Tante Susanne, die Großmutter in Oregon, das junge Paar und ihre Mutter zu Eastport sind alle glücklich, während ich dies schreibe, und werden es wohl auch bleiben. Tante Susanne holte die Braut von den Sandwichsinseln ab, begleitete sie über den amerikanischen Kontinent und hatte das Glück, die entzückte Begegnung zweier sich anbetender Ehegatten mitanzusehen, die bis dahin einander nie gesehen hatten.
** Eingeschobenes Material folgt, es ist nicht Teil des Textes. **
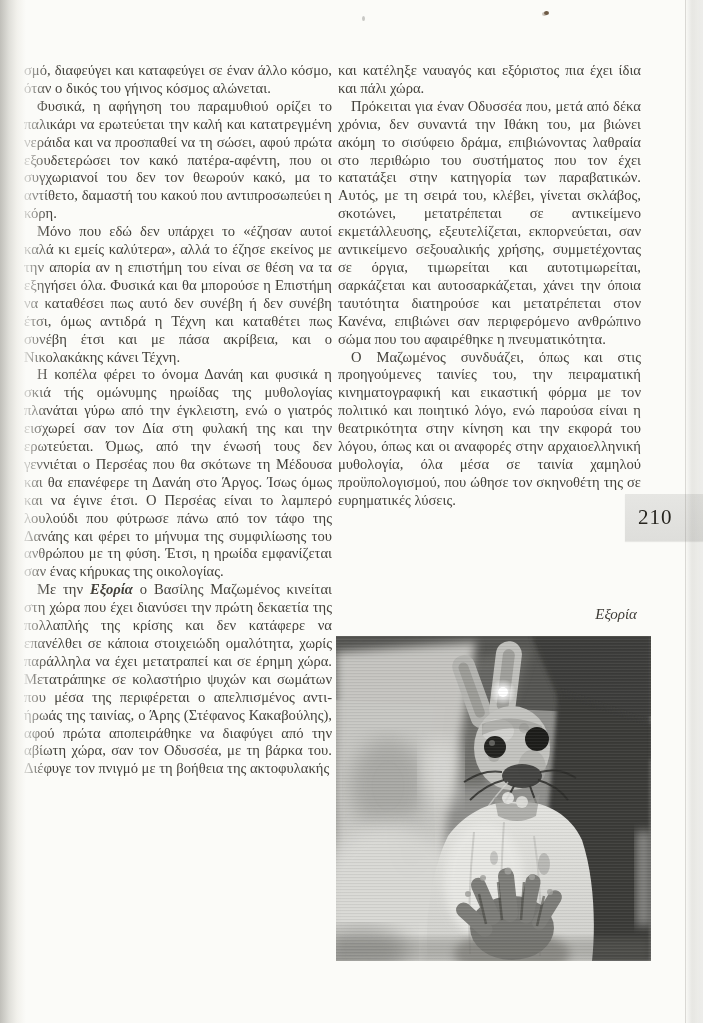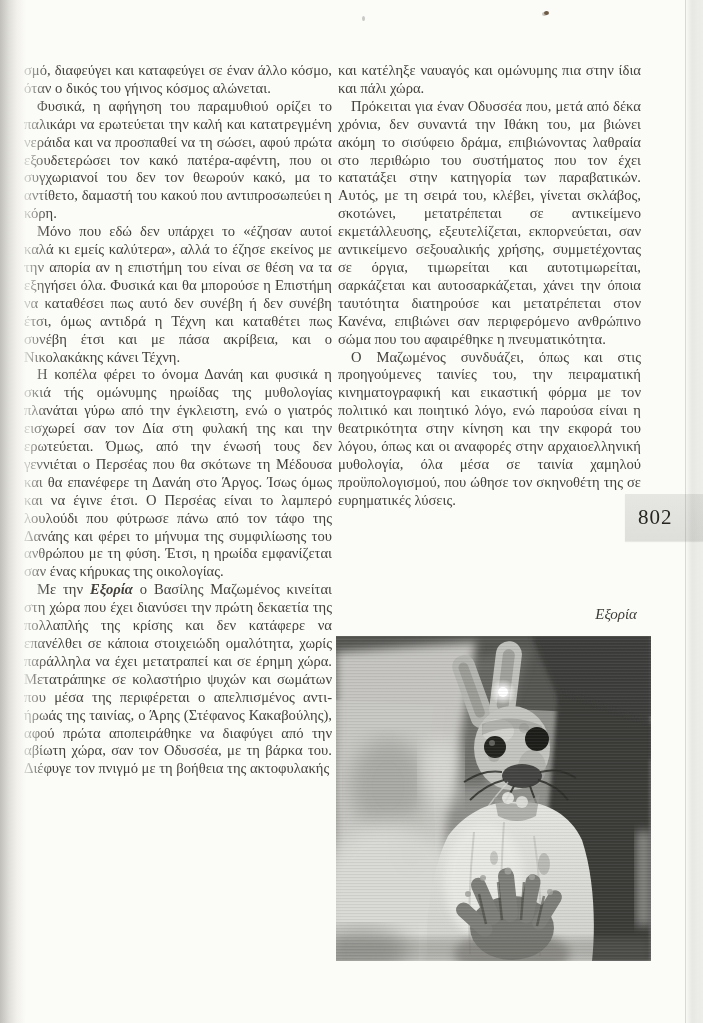--- a/index.html
+++ b/index.html
@@ -80,21 +80,21 @@
 
   <div class="col col-left" lang="el">
     <p class="first">σμό, διαφεύγει και καταφεύγει σε έναν άλλο κόσμο, όταν ο δικός του γήινος κόσμος αλώνεται.</p>
     <p class="indent">Φυσικά, η αφήγηση του παραμυθιού ορίζει το παλικάρι να ερωτεύεται την καλή και κατατρεγμένη νεράιδα και να προσπαθεί να τη σώσει, αφού πρώτα εξουδετερώσει τον κακό πατέρα-αφέντη, που οι συγχωριανοί του δεν τον θεωρούν κακό, μα το αντίθετο, δαμαστή του κακού που αντιπροσωπεύει η κόρη.</p>
     <p class="indent">Μόνο που εδώ δεν υπάρχει το «έζησαν αυτοί καλά κι εμείς καλύτερα», αλλά το έζησε εκείνος με την απορία αν η επιστήμη του είναι σε θέση να τα εξηγήσει όλα. Φυσικά και θα μπορούσε η Επιστήμη να καταθέσει πως αυτό δεν συνέβη ή δεν συνέβη έτσι, όμως αντιδρά η Τέχνη και καταθέτει πως συνέβη έτσι και με πάσα ακρίβεια, και ο Νικολακάκης κάνει Τέχνη.</p>
     <p class="indent">Η κοπέλα φέρει το όνομα Δανάη και φυσικά η σκιά τής ομώνυμης ηρωίδας της μυθολογίας πλανάται γύρω από την έγκλειστη, ενώ ο γιατρός εισχωρεί σαν τον Δία στη φυλακή της και την ερωτεύεται. Όμως, από την ένωσή τους δεν γεννιέται ο Περσέας που θα σκότωνε τη Μέδουσα και θα επανέφερε τη Δανάη στο Άργος. Ίσως όμως και να έγινε έτσι. Ο Περσέας είναι το λαμπερό λουλούδι που φύτρωσε πάνω από τον τάφο της Δανάης και φέρει το μήνυμα της συμφιλίωσης του ανθρώπου με τη φύση. Έτσι, η ηρωίδα εμφανίζεται σαν ένας κήρυκας της οικολογίας.</p>
     <p class="indent"><span>Με την </span><span class="film-title">Εξορία</span><span> ο Βασίλης Μαζωμένος κινείται στη χώρα που έχει διανύσει την πρώτη δεκαετία της πολλαπλής της κρίσης και δεν κατάφερε να επανέλθει σε κάποια στοιχειώδη ομαλότητα, χωρίς παράλληλα να έχει μετατραπεί και σε έρημη χώρα. Μετατράπηκε σε κολαστήριο ψυχών και σωμάτων που μέσα της περιφέρεται ο απελπισμένος αντι-ήρωάς της ταινίας, ο Άρης (Στέφανος Κακαβούλης), αφού πρώτα αποπειράθηκε να διαφύγει από την αβίωτη χώρα, σαν τον Οδυσσέα, με τη βάρκα του. Διέφυγε τον πνιγμό με τη βοήθεια της ακτοφυλακής</span></p>
   </div>
 
   <div class="col col-right" lang="el">
-    <p class="first">και κατέληξε ναυαγός και ομώνυμης πια στην ίδια και πάλι χώρα.</p>
+    <p class="first">και κατέληξε ναυαγός και εξόριστος πια έχει ίδια και πάλι χώρα.</p>
     <p class="indent">Πρόκειται για έναν Οδυσσέα που, μετά από δέκα χρόνια, δεν συναντά την Ιθάκη του, μα βιώνει ακόμη το σισύφειο δράμα, επιβιώνοντας λαθραία στο περιθώριο του συστήματος που τον έχει κατατάξει στην κατηγορία των παραβατικών. Αυτός, με τη σειρά του, κλέβει, γίνεται σκλάβος, σκοτώνει, μετατρέπεται σε αντικείμενο εκμετάλλευσης, εξευτελίζεται, εκπορνεύεται, σαν αντικείμενο σεξουαλικής χρήσης, συμμετέχοντας σε όργια, τιμωρείται και αυτοτιμωρείται, σαρκάζεται και αυτοσαρκάζεται, χάνει την όποια ταυτότητα διατηρούσε και μετατρέπεται στον Κανένα, επιβιώνει σαν περιφερόμενο ανθρώπινο σώμα που του αφαιρέθηκε η πνευματικότητα.</p>
     <p class="indent">Ο Μαζωμένος συνδυάζει, όπως και στις προηγούμενες ταινίες του, την πειραματική κινηματογραφική και εικαστική φόρμα με τον πολιτικό και ποιητικό λόγο, ενώ παρούσα είναι η θεατρικότητα στην κίνηση και την εκφορά του λόγου, όπως και οι αναφορές στην αρχαιοελληνική μυθολογία, όλα μέσα σε ταινία χαμηλού προϋπολογισμού, που ώθησε τον σκηνοθέτη της σε ευρηματικές λύσεις.</p>
   </div>
 
   <div class="caption">Εξορία</div>
 
   <figure class="photo">
     <svg viewBox="0 0 315 325" xmlns="http://www.w3.org/2000/svg">
       <defs>
         <filter id="b2">
@@ -213,21 +213,21 @@
           </g>
         </g>
       </g>
 
       <rect x="0" y="302" width="315" height="23" fill="#6f6f6b" opacity="0.35" filter="url(#b5)"></rect>
     </svg>
     <div class="texture"></div>
   </figure>
 
   <div class="page-tab">
-    <span class="page-num">802</span>
+    <span class="page-num">210</span>
   </div>
 
   <div class="speck"></div>
   <div class="speck2"></div>
   <div class="spine-shadow"></div>
   <div class="edge-right"></div>
 
 </div>
 
 </body></html>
Ein Wort über den nichtswürdigen Burley, dessen verruchte Ränke beinahe die Herzen unseres lieben jungen Paares gebrochen und ihr Leben elend gemacht hätten, wird genügen. Bei einem Anfall auf einen verkrüppelten und hilflosen Arbeiter, der ihm, wie er sich einbildete, eine geringfügige Beleidigung angethan hatte, zersprang sein Revolver und tötete ihn auf der Stelle.